Что сейчас исполнял Киселев — и настоящий знаток музыки вряд ли сказал бы. Да Киселев и не исполнял, а доверительно делился с людьми чем-то добрым, светлым, задумчивым, о чем и словами не скажешь, а только почувствуешь. Все молчали. Даже непоседливая Маринка присмирела, сосредоточенно крутила блестящую пуговицу на кителе задумавшегося прапорщика…
Петр Андреевич как-то не заметил, что рядом с ним уже не было Саньки — он оказался напротив и сидел возле сестры. Наклонился над ее ухом и, радостный, что-то рассказывал ей. Лена изредка покачивала головой и смотрела на отца благодарными сияющими глазами. Петру Андреевичу подумалось: союзники, эти брат и сестрица; наверное, и у дочери есть на примете дружок… Что ж, и у детей, ставших взрослыми, со временем должны быть свои семьи. Петр Андреевич понимал это, но только очень трудно было ему представить того же Саньку в роли главы семейства, а Лену — матерью, чьей-то женой…

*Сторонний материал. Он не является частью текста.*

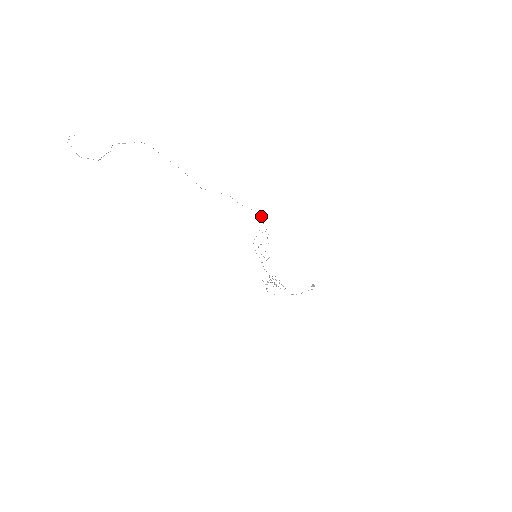
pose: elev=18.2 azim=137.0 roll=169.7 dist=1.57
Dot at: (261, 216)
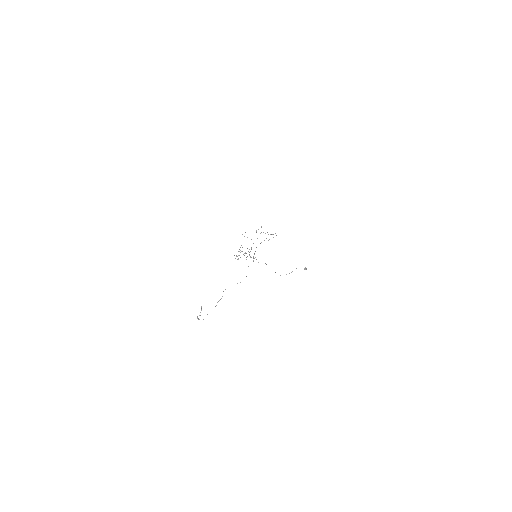
Dot at: occluded
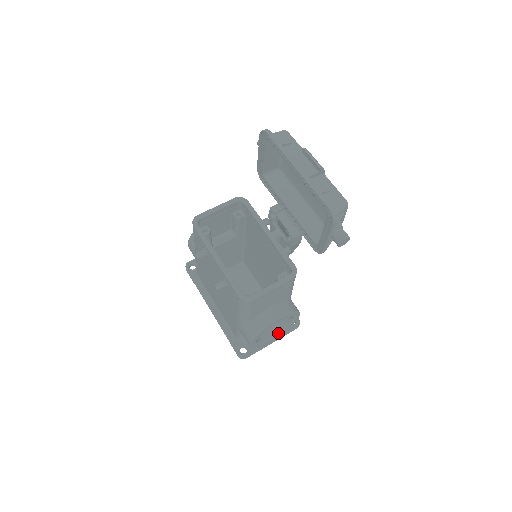
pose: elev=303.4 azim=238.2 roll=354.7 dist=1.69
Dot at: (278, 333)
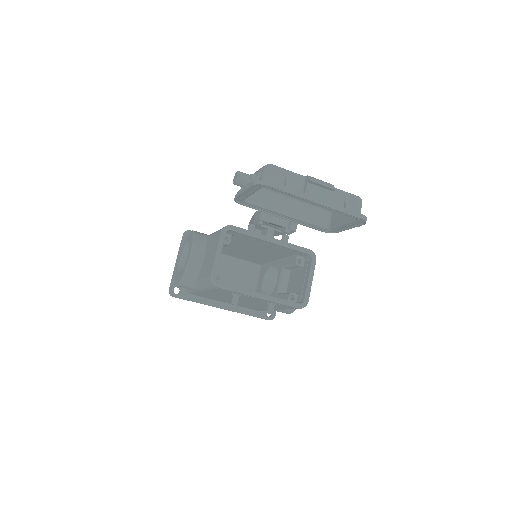
Dot at: occluded
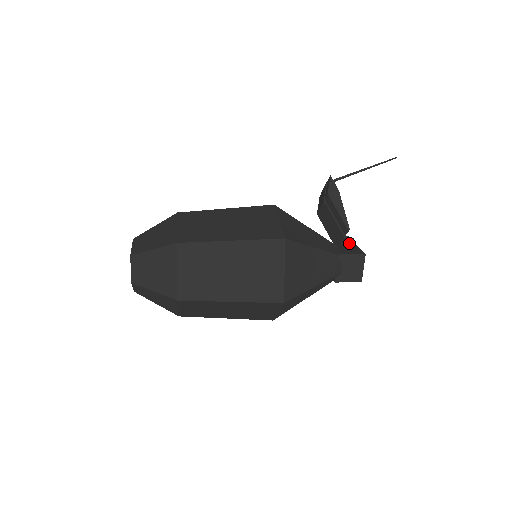
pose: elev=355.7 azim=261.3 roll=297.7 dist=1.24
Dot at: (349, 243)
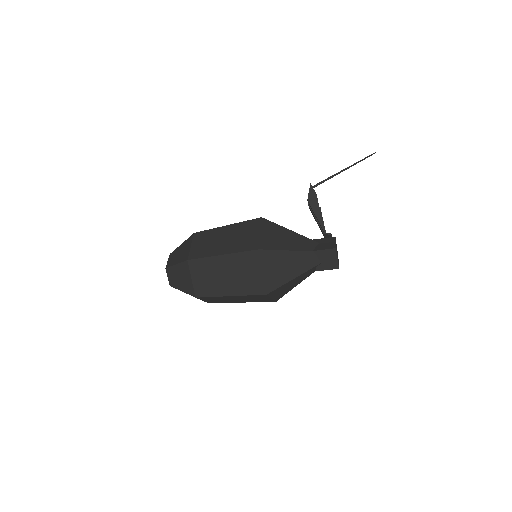
Dot at: (330, 237)
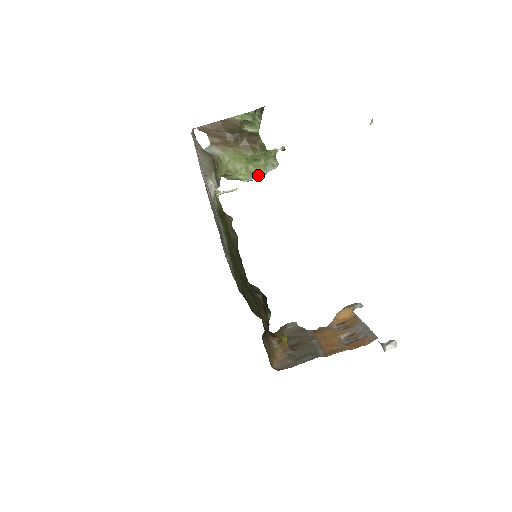
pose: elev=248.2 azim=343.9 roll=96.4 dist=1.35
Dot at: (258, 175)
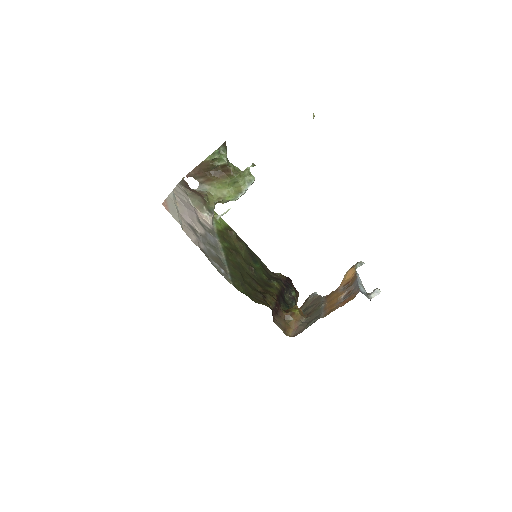
Dot at: (241, 193)
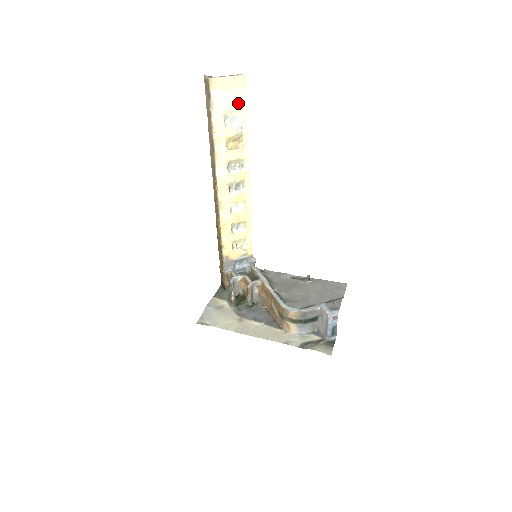
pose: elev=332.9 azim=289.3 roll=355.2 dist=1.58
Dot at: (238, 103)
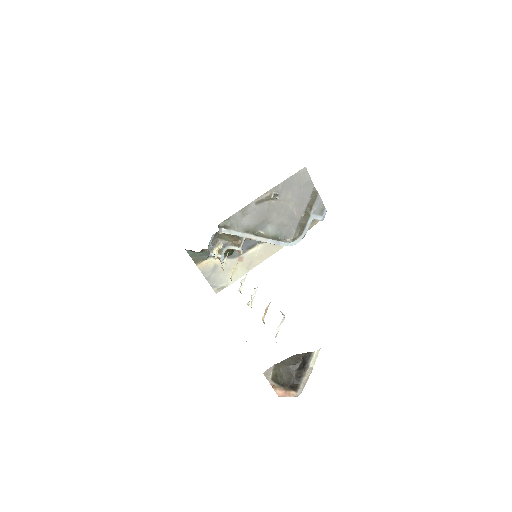
Dot at: occluded
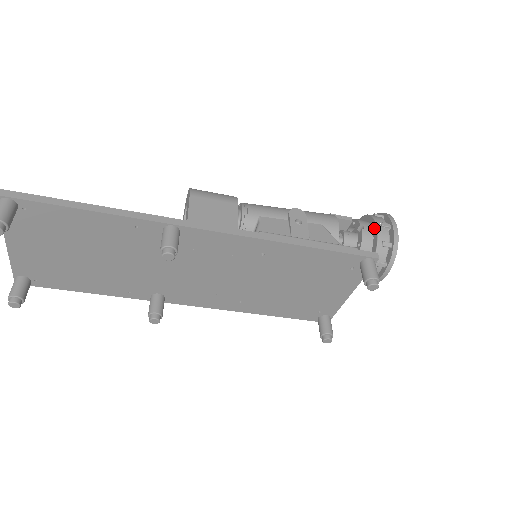
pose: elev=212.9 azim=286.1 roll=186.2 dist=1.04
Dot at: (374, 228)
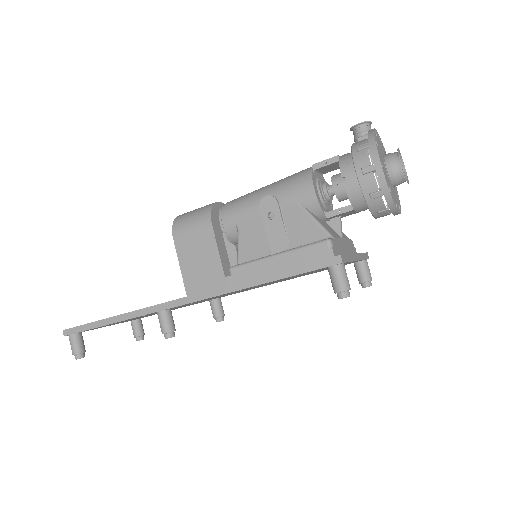
Dot at: (357, 177)
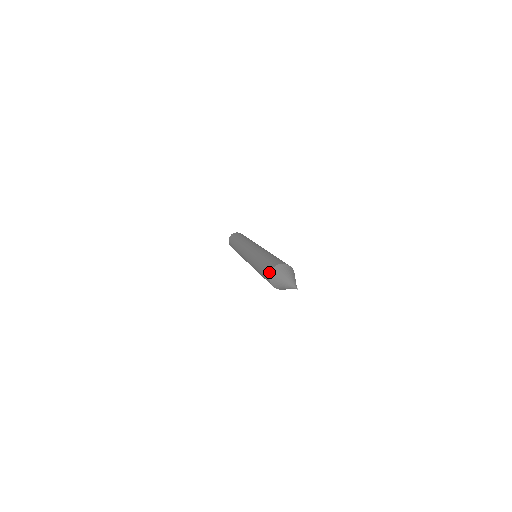
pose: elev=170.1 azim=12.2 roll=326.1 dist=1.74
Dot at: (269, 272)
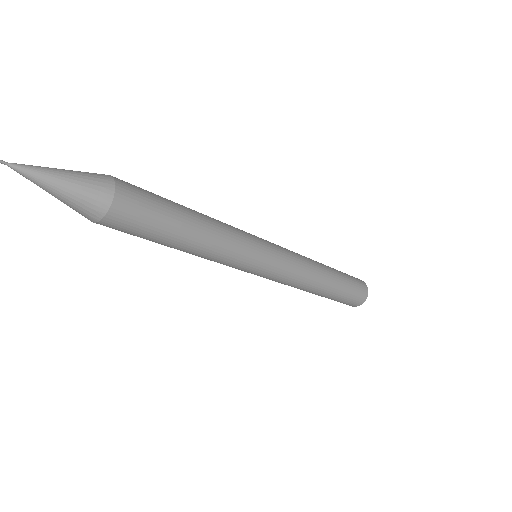
Dot at: occluded
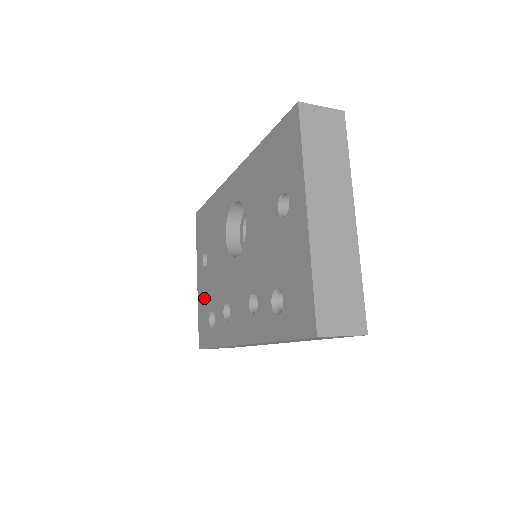
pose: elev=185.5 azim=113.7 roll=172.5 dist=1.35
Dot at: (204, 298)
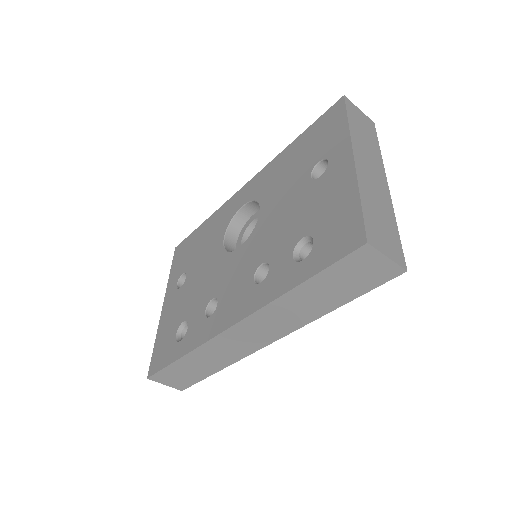
Dot at: (171, 317)
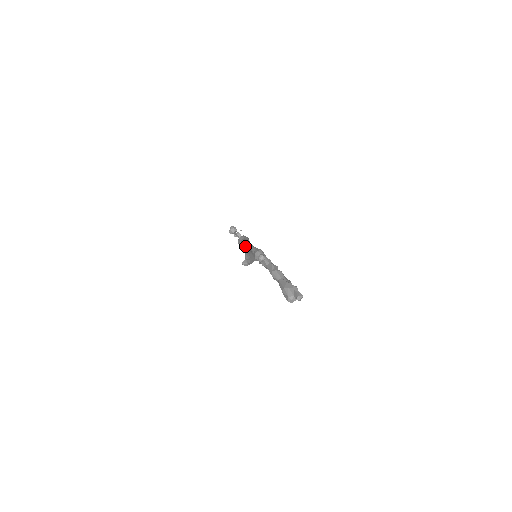
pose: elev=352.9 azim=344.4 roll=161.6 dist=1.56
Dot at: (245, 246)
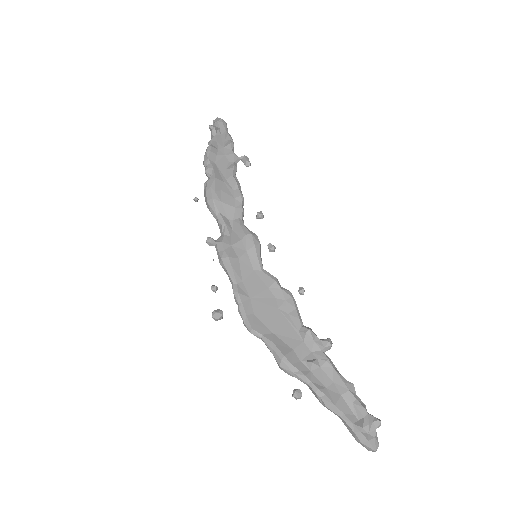
Dot at: (251, 330)
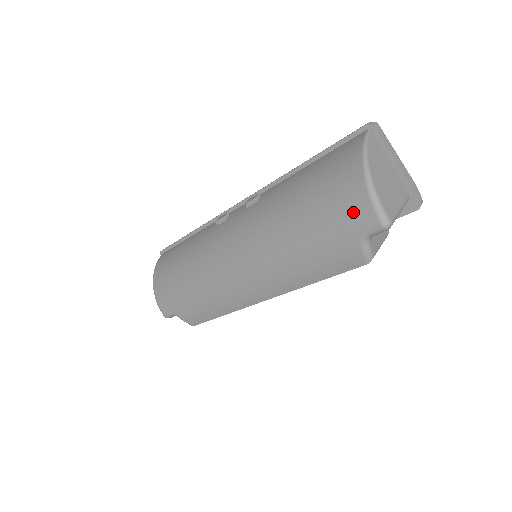
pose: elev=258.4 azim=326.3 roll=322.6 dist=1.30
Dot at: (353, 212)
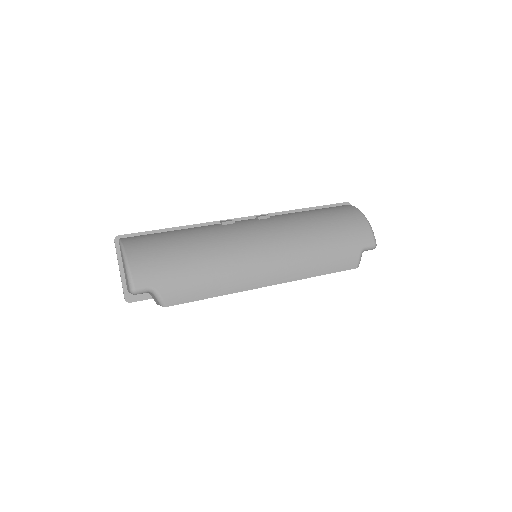
Dot at: (361, 233)
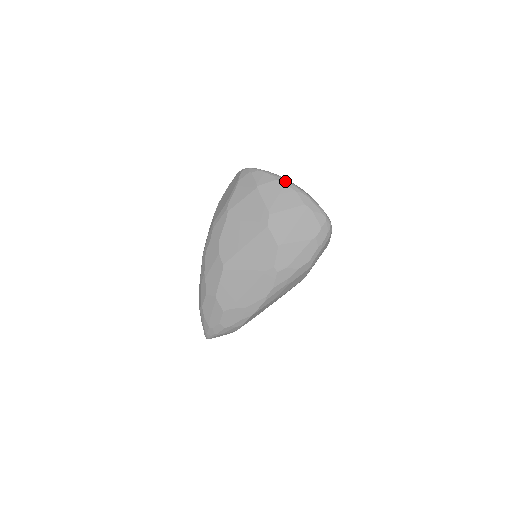
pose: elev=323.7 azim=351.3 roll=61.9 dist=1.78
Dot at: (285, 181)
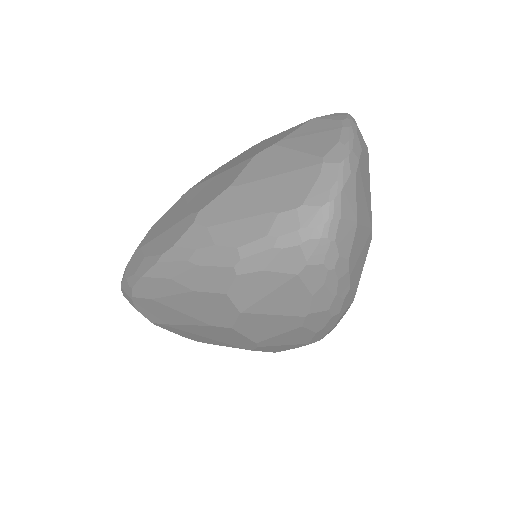
Dot at: (348, 126)
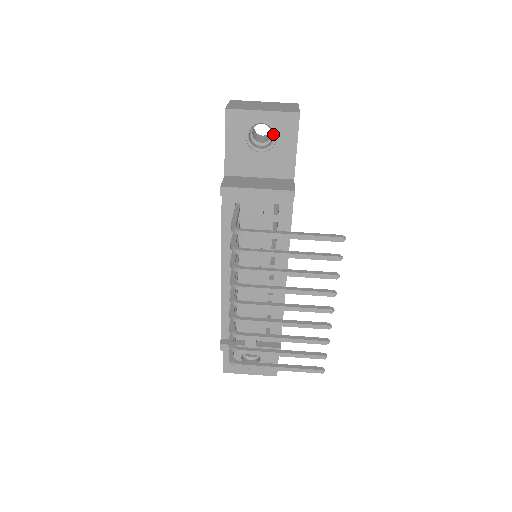
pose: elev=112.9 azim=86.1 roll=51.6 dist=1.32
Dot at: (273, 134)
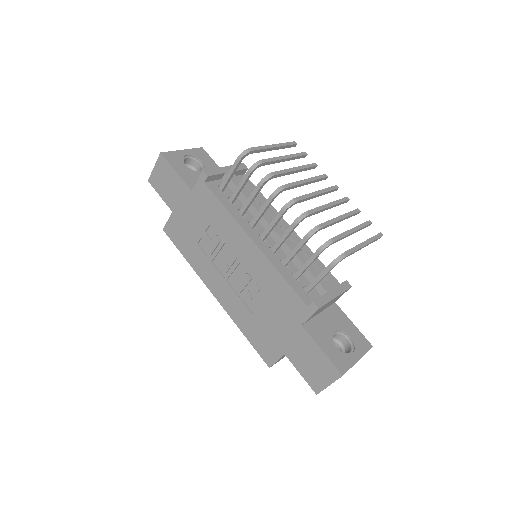
Dot at: (198, 162)
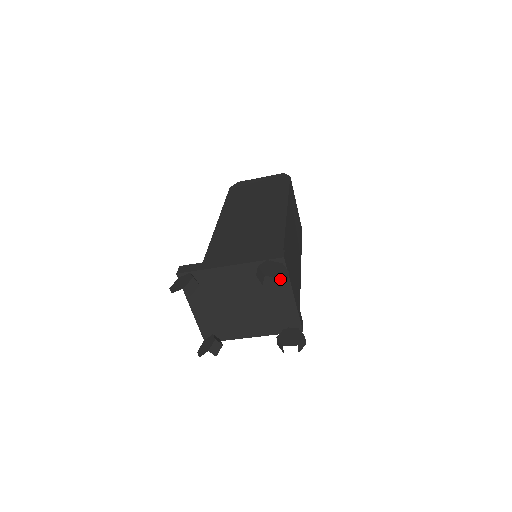
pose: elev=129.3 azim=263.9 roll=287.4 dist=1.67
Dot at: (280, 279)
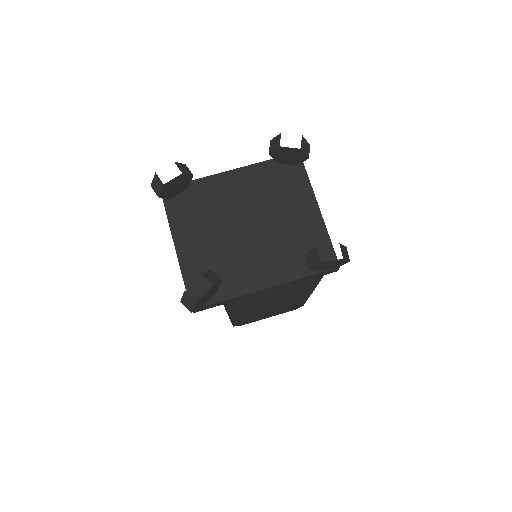
Dot at: (298, 183)
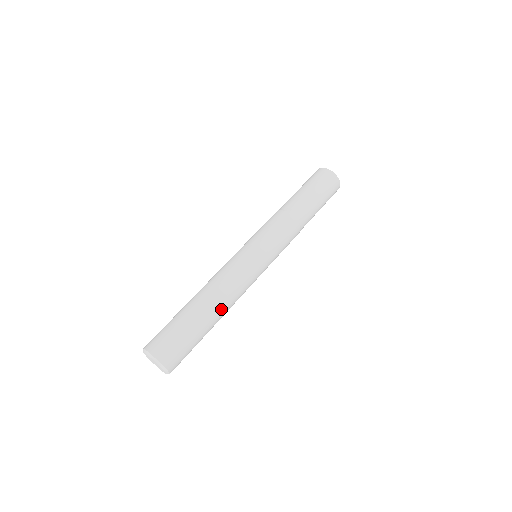
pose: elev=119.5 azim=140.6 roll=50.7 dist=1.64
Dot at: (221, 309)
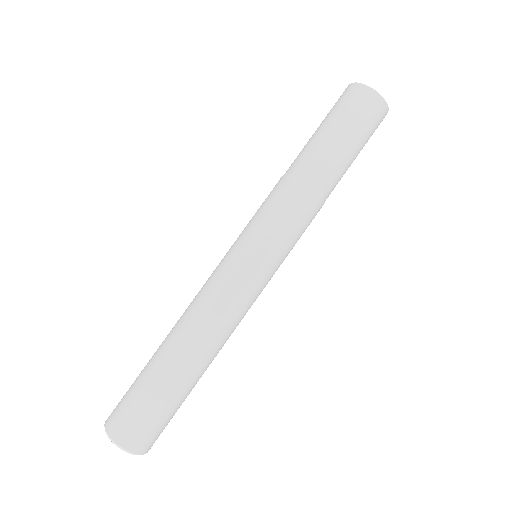
Dot at: (213, 358)
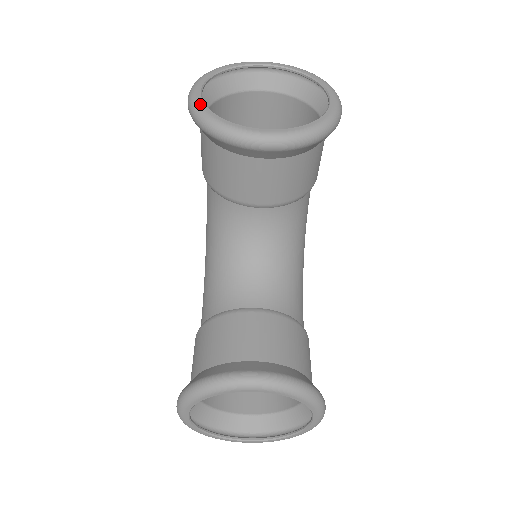
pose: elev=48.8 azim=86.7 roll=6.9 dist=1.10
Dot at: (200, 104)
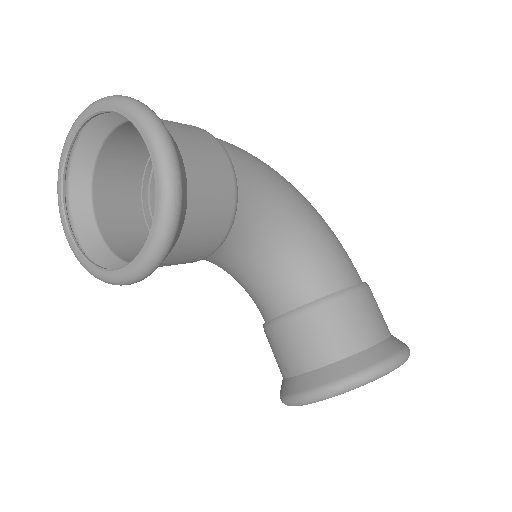
Dot at: (76, 255)
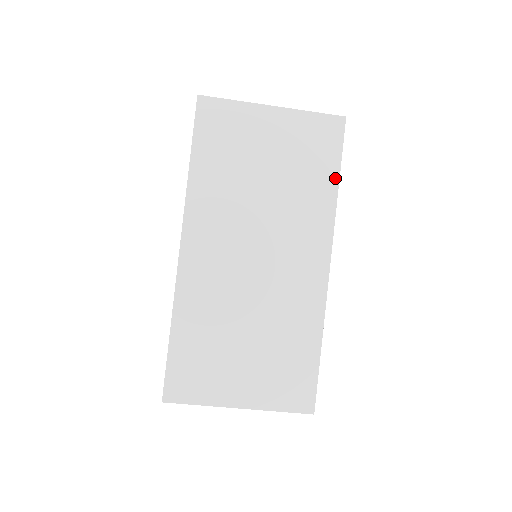
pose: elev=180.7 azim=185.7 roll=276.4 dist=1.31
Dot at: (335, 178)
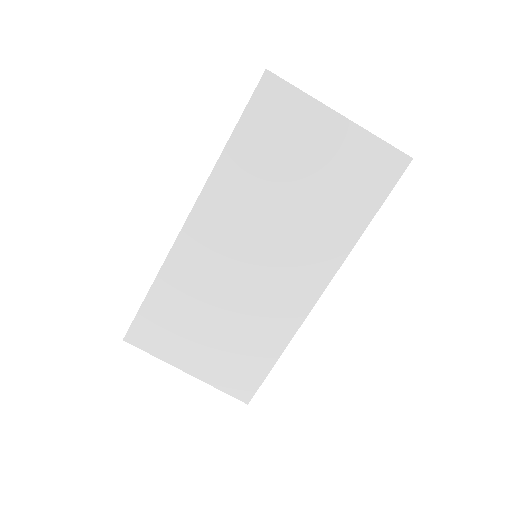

До самой вечерней поверки играл бы Киселев на баяне, и все сидели бы вокруг него, слушали и думали каждый о своем. Но появился на крыльце горластый дежурный и объявил:
— Киселев, Ухов! Через десять минут в наряд выходить!
Замолчал баян, опустели вскоре скамейки курилки.
Благовидов совершенно официально пригласил майора Зимина заглянуть на вещевой склад. Лирически настроенный Петр Андреевич никак не предполагал, что хозяйственный Никитич именно сейчас возобновит скучный разговор, начатый еще в начале мая и тогда же прерванный до лучших времен. Благовидов широким жестом обвел забитые разным добром полки стеллажей, на короткий миг задержал указующую руку на пустой стене, возле которой были уложены довольно высокой горкой мешки с мягкой рухлядью.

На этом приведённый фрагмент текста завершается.